To Gaudet and her team, the strategy seemed limited: “We didn’t want to just send veterans down the street to a wellness center. We needed to somehow build the skills and reduce the stress and bring a new way of being to the veterans.” Gaudet drew again on her prior experience: “We took a concept from Duke of personal health planning. We developed a whole health model with the veteran at the center.”

The next “Aha!” required a deep dive into what makes a human being tick. Gaudet and her team accepted that no amount of cajoling, counseling or education about healthy choices could cause veterans to break harmful patterns until the veteran’s call to action was wedded to his or her personal sense of meaning. “It comes down to meaning and purpose – to discovering and rediscovering their personal sense of mission and what they want to live for,” Gaudet reflected. To be able to play with a grand-child. To see a relative graduate. To take a long-desired journey.

Gaudet said that this concept of engaging Veterans to get clear on what is most meaningful to them is being rolled out inside the VA. Via fits and some false starts, this line of engagement is beginning to flower in the center of the whole health encounter.

A first tactic in enforcing this direction was to vastly increase the use of health coaches, taking advantage of their motivational interviewing skills. Yet simple mathematics drove Gaudet and her team to another “Aha!” The size of the VA’s population of beneficiaries was the critical factor: “We have 9-million Veterans, and their families – how do we scale this?” Neither the present health coach work force nor the budget to rapidly train up and employ an army of healthy coaches was readily available. What, then, was possible?
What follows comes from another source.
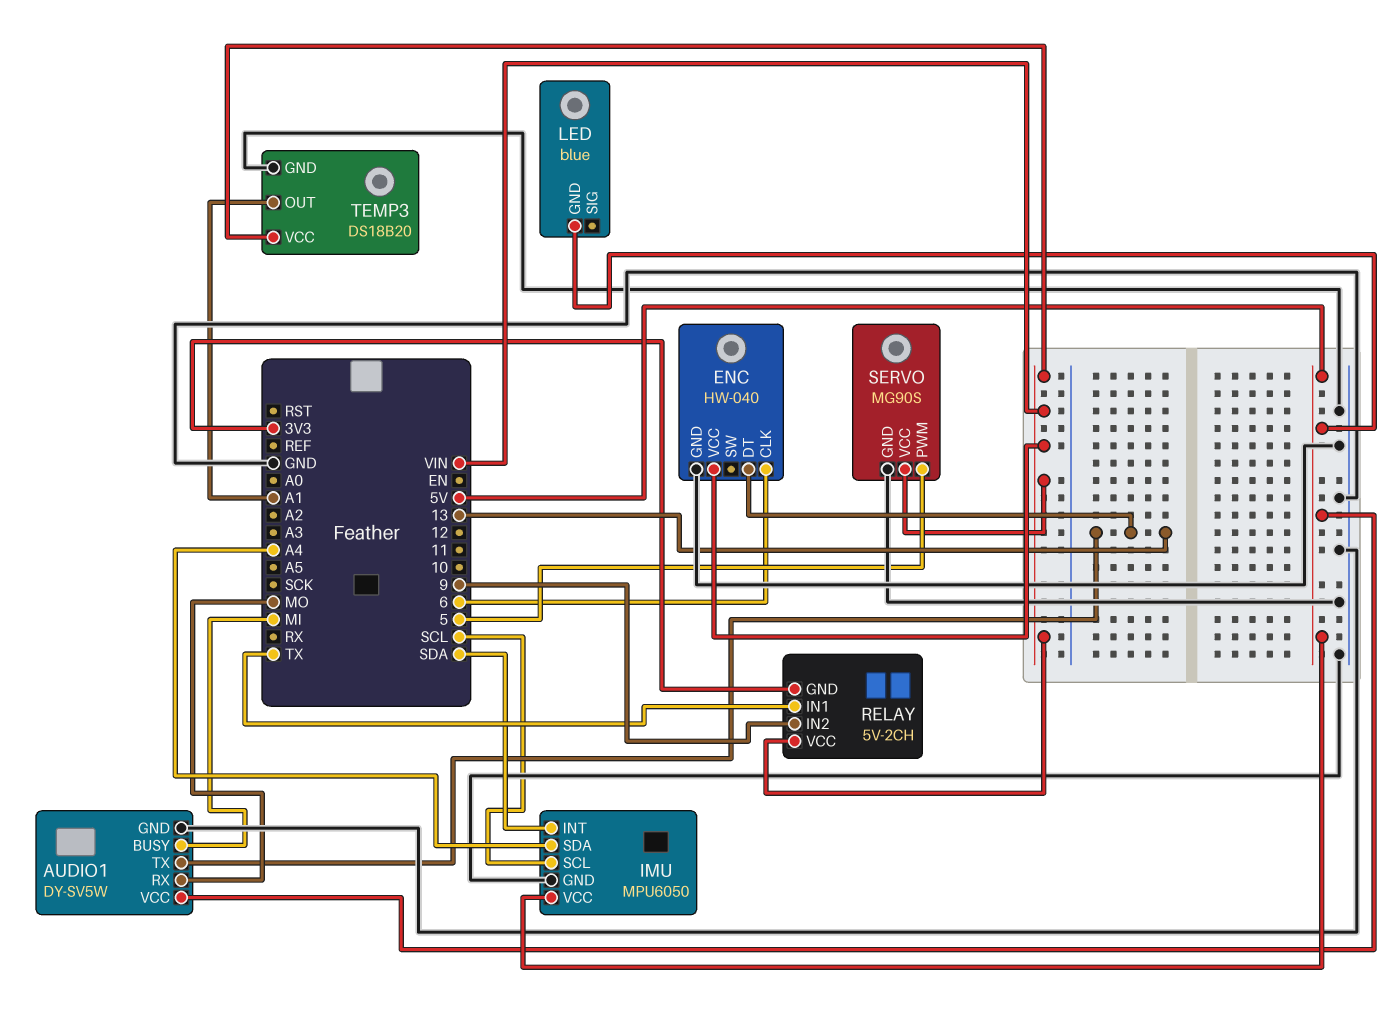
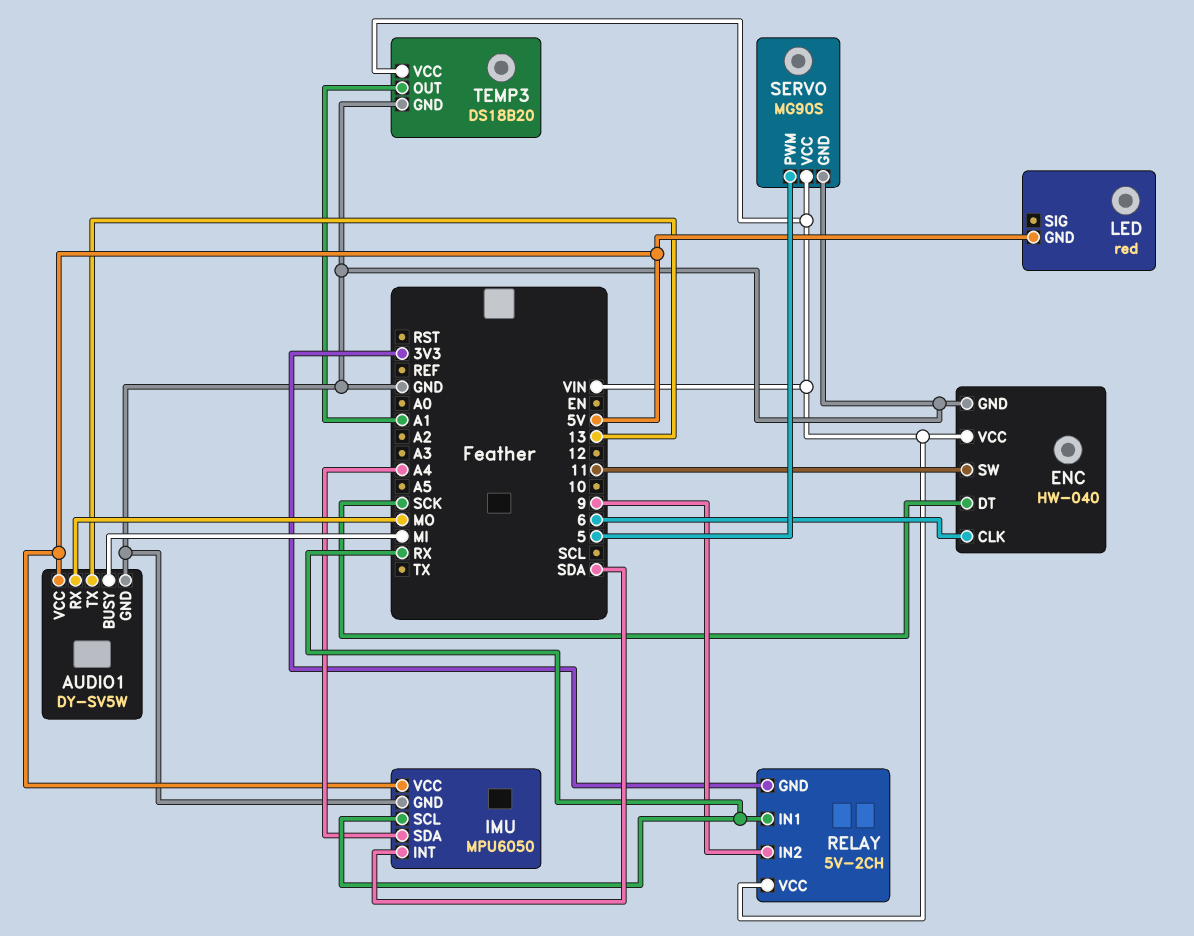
ENC pin DT: 13 -> SCK
ENC pin SW: none -> 11
IMU pin SCL: SCL -> RX
LED: blue -> red
RELAY pin IN1: TX -> RX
Gaudet and her team chose to step even further outside of the clinical delivery site and clinician practice boxes. Grounded as they were in a patient-centered, empowerment model, they realized that the process of clarifying meaning and purpose would “ideally come through trained peers.”  The Office developed an 8-9 week Circle of Health program to train and empowered the peer-based operation. The programs are now operational in 18 facilities where the VA is funded to engage the whole health program.

If you haven’t noticed, the VA’s cultural transformation under Gaudet is, indeed, radical. And it for all parties – for the veterans and their clinicians – not merely those in the dominant school.

Interestingly, Gaudet took the “Radical Redesign” in her title from Don Berwick, MD, a leader of transformation in the dominant school of medicine who co-authored an influential 2015 paper entitled New Rules for Radical Redesign in Health Care. Notably, two years prior, the former CMS Administrator and co-founder of the Institute for Healthcare Improvement credited integrative medicine leaders for mentoring him in the “health creation” concepts that significantly inform these radical redesigns.

One additional “Aha!” is here for the conventional medical community – and likely for many in integrative health and medicine. The most progressive efforts toward health creation – like Gaudet’s work with her team through the Office for Patient Centered Care and Cultural Transformation – are informed by the ideas and practices in the long evolution of the integrative health movement. Aha!